И сейчас Пимен строго посматривал в лица владык, вспоминая разговор с государем. Рядом с ним сидел суздальский епископ. Трудно было отыскать человека во всем царстве, кто не любил бы Филиппа больше, чем он: не однажды они встречались на соборах и, словно два драчливых воробья, наскакивали друг на друга, упрекая в ереси. Однако одно дело, когда это говорится в гневе, ради красного словца, и совсем иное, когда приговор выводит церковный собор. И даже суздальский владыка не мог упрекнуть Филиппа в нелюбви к богу, не каждый способен поменять боярский опашень на грубую рясу чернеца.

Напротив, презрев удобный стул, сиживал на узенькой лавчонке архиепископ ростовский Кондрат. Пимен мог рассчитывать и на его поддержку: когда-то оба святейших начинали послушниками в Симоновом монастыре и великим смирением, а также ревностным служением богу сумели превзойти многих схимников.
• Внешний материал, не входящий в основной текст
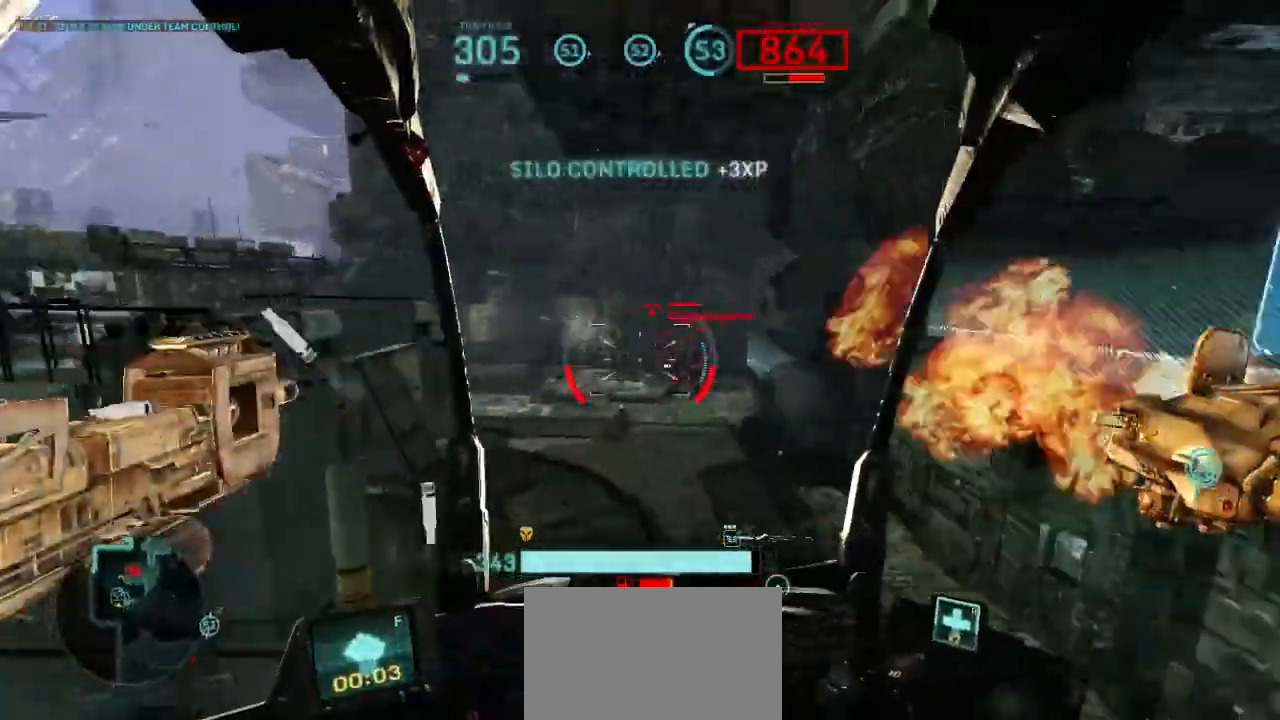
{"keys": ["a", "shift"], "mouse": ["right"], "events": [[33, "mouse_right", "up"], [467, "mouse_right", "down"], [467, "shift", "down"]]}
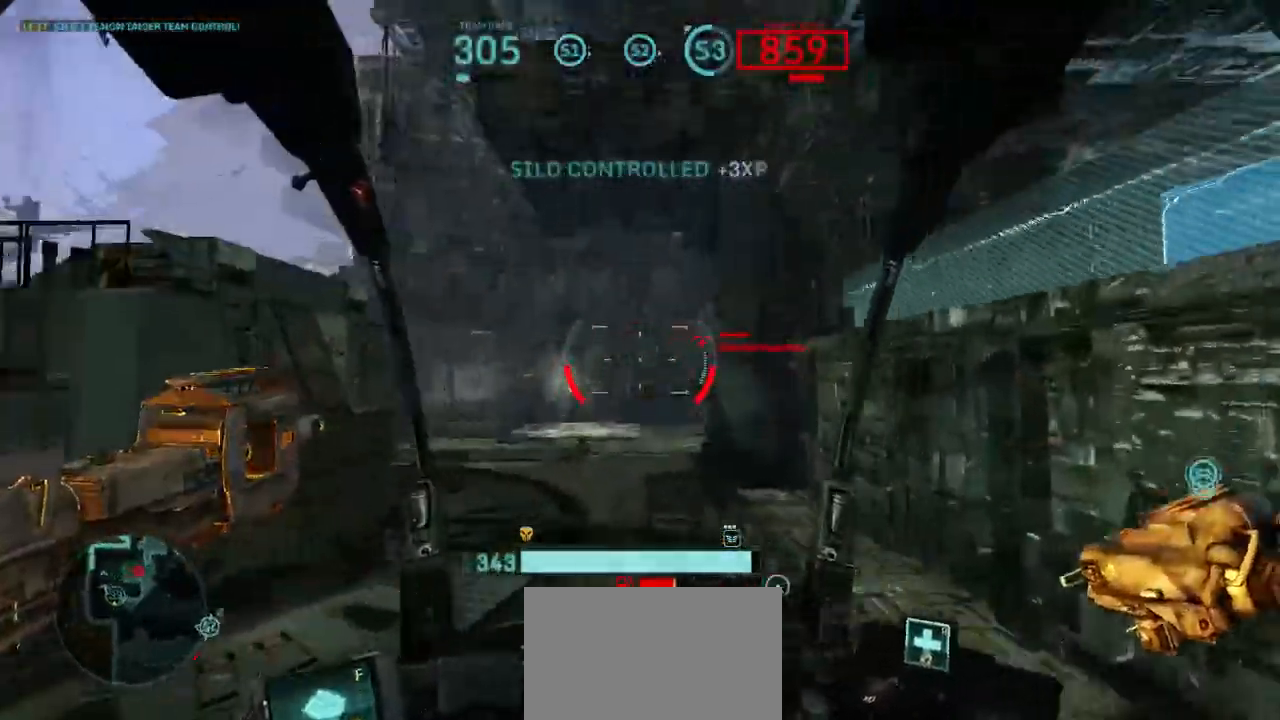
{"keys": ["a"], "mouse": [], "events": [[167, "mouse_right", "up"], [167, "shift", "up"]]}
Сам Пимен знал Филиппа давно и пристально следил за его духовными подвигами. Владыка Соловецкий был сильным соперником, возможно, поэтому их противостояние растянулось на многие годы. Уже казалось, что Филипп вышел победителем из этой борьбы, достигнув такой высоты, глядя на которую задирал голову сам царь, но судьба блаженнейшего решалась не на небесах, видать, споткнулся он об ногу дьявола.

Вот и наступил черед образумить спесивого чернеца.

Владыки продолжали молчать. Одно дело жалиться братии, другое – отвечать на соборе. Потому и помалкивали владыки, не спешили поддержать Пимена. Каждый знал, если кто и был достоин носить митрополичий клобук, так это Филипп, и разговоры об ином святейшем русской земли воспринимались всеми почти как лукавство.

– Чего же вы молчите, святейшие? Неужто мы не в силах справиться с гордыней митрополита? Видно, так и будет он считать, будто бы рожден для того, чтобы царем помыкать?! Если сейчас Филиппа не усовестить, так завтра он сумеет заставить нас, чтобы мы встречали его как сына божьего.

Помолчали владыки, потом повздыхали дружно и согласились с Пименом.

* * *

Сыск по делу митрополита Филиппа отбыл на Соловки неделей позже. Кроме духовных лиц царь снарядил и верных опришников, старшим среди которых был Григорий Скуратов-Бельский.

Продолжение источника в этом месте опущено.